The Federal Reserve’s intention to contain inflation and ensure it’s moving in the right direction is key before initiating its first rate cut. With initial aggressive rate cuts, most businesses could thrive. However, technology companies like Palantir are not as dependent on the Fed’s actions as they focus on automating their processes to raise margins.
Jim Cramer expressed uncertainty about Palantir’s business model, stating, “Palantir is a cold stock I don’t have anything to say about it.” He admitted to struggling to understand what Palantir does and criticized the company for not providing much information about its operations. Despite this, Palantir reported a 27% year-over-year revenue increase during the June quarter, with US commercial revenue growth hitting 55%. The company’s AI technologies have been solving significant business problems, such as the famous hallucination problem in AI systems, drawing from its extensive experience with military and defense systems.
At a recent customer event, Palantir highlighted the tangible benefits its AI platform (AIP) has brought to businesses. Airbus accelerated A350 production by 33%, BP reduced costs per barrel by 60%, and Jacobs Connect cut power usage by 30%. Other corporations like Panasonic, ESI Group, PG&E, Eaton, and Tyson Foods have also reported substantial improvements in waste reduction, productivity, and cost savings thanks to Palantir’s solutions.
Cramer’s skepticism on Palantir’s growth
Despite the promising metrics and success stories, concerns about Palantir’s stock valuation persist. The stock is trading at around 21.2 times the next 12 months’ revenue.

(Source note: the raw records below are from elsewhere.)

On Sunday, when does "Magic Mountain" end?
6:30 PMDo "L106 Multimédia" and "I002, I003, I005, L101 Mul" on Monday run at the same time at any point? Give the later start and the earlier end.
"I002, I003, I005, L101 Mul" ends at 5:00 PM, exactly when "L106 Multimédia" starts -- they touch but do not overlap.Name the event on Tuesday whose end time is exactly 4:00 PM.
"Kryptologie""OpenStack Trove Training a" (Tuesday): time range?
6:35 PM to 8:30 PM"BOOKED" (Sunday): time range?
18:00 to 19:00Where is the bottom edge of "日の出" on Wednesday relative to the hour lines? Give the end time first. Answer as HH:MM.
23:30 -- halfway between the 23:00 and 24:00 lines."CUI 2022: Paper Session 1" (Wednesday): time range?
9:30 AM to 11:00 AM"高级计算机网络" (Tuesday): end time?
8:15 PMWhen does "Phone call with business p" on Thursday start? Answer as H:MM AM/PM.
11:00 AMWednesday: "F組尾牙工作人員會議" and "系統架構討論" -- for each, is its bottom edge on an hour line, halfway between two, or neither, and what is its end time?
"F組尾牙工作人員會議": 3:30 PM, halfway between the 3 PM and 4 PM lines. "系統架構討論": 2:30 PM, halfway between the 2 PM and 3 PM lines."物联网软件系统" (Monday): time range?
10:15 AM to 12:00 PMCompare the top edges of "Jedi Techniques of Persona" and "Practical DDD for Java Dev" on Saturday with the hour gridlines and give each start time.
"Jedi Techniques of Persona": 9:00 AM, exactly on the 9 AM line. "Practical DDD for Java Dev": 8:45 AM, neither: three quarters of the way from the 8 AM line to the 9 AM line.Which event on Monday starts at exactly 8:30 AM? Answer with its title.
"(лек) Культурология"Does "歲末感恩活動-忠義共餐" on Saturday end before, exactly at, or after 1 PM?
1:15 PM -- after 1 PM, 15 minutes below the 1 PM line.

For the fiscal year 2024, Palantir expects revenue growth of 24% year-over-year, reaching $2.746 billion, with an adjusted operating income of $970 million, representing a 35.3% margin. However, revenue growth is forecasted to decelerate over the next two years, with projected 22% YoY growth potentially bringing revenues to around $4 billion by fiscal 2026. If Palantir can enhance its margins by 100 basis points annually, it could generate about $1.5 billion in adjusted operating income by FY26.
Applying a growth multiple similar to the S&P 500, Palantir’s valuation could imply a P/E ratio of 46, translating to a price target of $27, a substantial drop from its current price of $36. Carillon Scout Mid Cap Fund highlighted Palantir as a top contributor for the first quarter of 2024, noting improved sentiment following stronger-than-expected commercial customer revenue and free cash flow. The fund remains optimistic about Palantir becoming a leading AI software provider powered by its Foundry and AIP platforms.
In summary, while Palantir Technologies Inc. ranks 5th on Insider Monkey’s list, its future potential remains tied to its ability to maintain revenue growth and enhance operational margins amidst valuation concerns.